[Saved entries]
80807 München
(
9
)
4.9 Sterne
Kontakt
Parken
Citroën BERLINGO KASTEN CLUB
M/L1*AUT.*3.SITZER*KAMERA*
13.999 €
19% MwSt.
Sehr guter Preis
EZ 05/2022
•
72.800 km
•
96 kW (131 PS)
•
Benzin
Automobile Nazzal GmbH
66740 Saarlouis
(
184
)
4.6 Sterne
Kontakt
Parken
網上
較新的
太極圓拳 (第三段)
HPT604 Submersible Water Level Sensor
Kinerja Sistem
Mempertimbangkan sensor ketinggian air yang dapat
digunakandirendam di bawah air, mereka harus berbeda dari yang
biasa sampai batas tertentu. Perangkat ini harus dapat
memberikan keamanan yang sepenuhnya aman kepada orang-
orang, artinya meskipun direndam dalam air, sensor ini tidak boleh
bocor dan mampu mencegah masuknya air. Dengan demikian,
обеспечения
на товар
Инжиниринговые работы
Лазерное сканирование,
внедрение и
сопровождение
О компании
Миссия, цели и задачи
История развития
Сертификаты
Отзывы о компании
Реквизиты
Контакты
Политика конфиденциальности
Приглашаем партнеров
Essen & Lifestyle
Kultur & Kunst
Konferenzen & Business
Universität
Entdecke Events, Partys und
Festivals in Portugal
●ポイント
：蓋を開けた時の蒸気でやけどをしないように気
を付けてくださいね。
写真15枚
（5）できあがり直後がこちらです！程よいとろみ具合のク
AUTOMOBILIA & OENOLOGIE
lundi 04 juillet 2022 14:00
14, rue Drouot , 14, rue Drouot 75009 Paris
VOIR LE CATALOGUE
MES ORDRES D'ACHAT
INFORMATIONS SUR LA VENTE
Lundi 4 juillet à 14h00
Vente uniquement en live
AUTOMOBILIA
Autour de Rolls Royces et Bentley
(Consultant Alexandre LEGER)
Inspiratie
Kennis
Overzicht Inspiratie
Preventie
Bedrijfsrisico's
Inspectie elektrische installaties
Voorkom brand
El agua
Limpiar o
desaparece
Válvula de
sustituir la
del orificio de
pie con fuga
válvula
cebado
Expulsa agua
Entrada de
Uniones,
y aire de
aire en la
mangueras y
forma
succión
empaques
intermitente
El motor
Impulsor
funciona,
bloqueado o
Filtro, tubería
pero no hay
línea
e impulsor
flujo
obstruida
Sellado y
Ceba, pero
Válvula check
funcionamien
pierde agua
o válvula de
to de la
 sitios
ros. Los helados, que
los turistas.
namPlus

▸ About this exercise: Rewrite every line of the listing above as a JSON array of strings, one string per line, and omit any blank lines.

▸ Exercise answer:
[
  "80807 München",
  "(",
  "9",
  ")",
  "4.9 Sterne",
  "Kontakt",
  "Parken",
  "Citroën BERLINGO KASTEN CLUB",
  "M/L1*AUT.*3.SITZER*KAMERA*",
  "13.999 €",
  "19% MwSt.",
  "Sehr guter Preis",
  "EZ 05/2022",
  "•",
  "72.800 km",
  "•",
  "96 kW (131 PS)",
  "•",
  "Benzin",
  "Automobile Nazzal GmbH",
  "66740 Saarlouis",
  "(",
  "184",
  ")",
  "4.6 Sterne",
  "Kontakt",
  "Parken",
  "網上",
  "較新的",
  "太極圓拳 (第三段)",
  "HPT604 Submersible Water Level Sensor",
  "Kinerja Sistem",
  "Mempertimbangkan sensor ketinggian air yang dapat",
  "digunakandirendam di bawah air, mereka harus berbeda dari yang",
  "biasa sampai batas tertentu. Perangkat ini harus dapat",
  "memberikan keamanan yang sepenuhnya aman kepada orang-",
  "orang, artinya meskipun direndam dalam air, sensor ini tidak boleh",
  "bocor dan mampu mencegah masuknya air. Dengan demikian,",
  "обеспечения",
  "на товар",
  "Инжиниринговые работы",
  "Лазерное сканирование,",
  "внедрение и",
  "сопровождение",
  "О компании",
  "Миссия, цели и задачи",
  "История развития",
  "Сертификаты",
  "Отзывы о компании",
  "Реквизиты",
  "Контакты",
  "Политика конфиденциальности",
  "Приглашаем партнеров",
  "Essen & Lifestyle",
  "Kultur & Kunst",
  "Konferenzen & Business",
  "Universität",
  "Entdecke Events, Partys und",
  "Festivals in Portugal",
  "●ポイント",
  "：蓋を開けた時の蒸気でやけどをしないように気",
  "を付けてくださいね。",
  "写真15枚",
  "（5）できあがり直後がこちらです！程よいとろみ具合のク",
  "AUTOMOBILIA & OENOLOGIE",
  "lundi 04 juillet 2022 14:00",
  "14, rue Drouot , 14, rue Drouot 75009 Paris",
  "VOIR LE CATALOGUE",
  "MES ORDRES D'ACHAT",
  "INFORMATIONS SUR LA VENTE",
  "Lundi 4 juillet à 14h00",
  "Vente uniquement en live",
  "AUTOMOBILIA",
  "Autour de Rolls Royces et Bentley",
  "(Consultant Alexandre LEGER)",
  "Inspiratie",
  "Kennis",
  "Overzicht Inspiratie",
  "Preventie",
  "Bedrijfsrisico's",
  "Inspectie elektrische installaties",
  "Voorkom brand",
  "El agua",
  "Limpiar o",
  "desaparece",
  "Válvula de",
  "sustituir la",
  "del orificio de",
  "pie con fuga",
  "válvula",
  "cebado",
  "Expulsa agua",
  "Entrada de",
  "Uniones,",
  "y aire de",
  "aire en la",
  "mangueras y",
  "forma",
  "succión",
  "empaques",
  "intermitente",
  "El motor",
  "Impulsor",
  "funciona,",
  "bloqueado o",
  "Filtro, tubería",
  "pero no hay",
  "línea",
  "e impulsor",
  "flujo",
  "obstruida",
  "Sellado y",
  "Ceba, pero",
  "Válvula check",
  "funcionamien",
  "pierde agua",
  "o válvula de",
  "to de la",
  " sitios",
  "ros. Los helados, que",
  "los turistas.",
  "namPlus"
]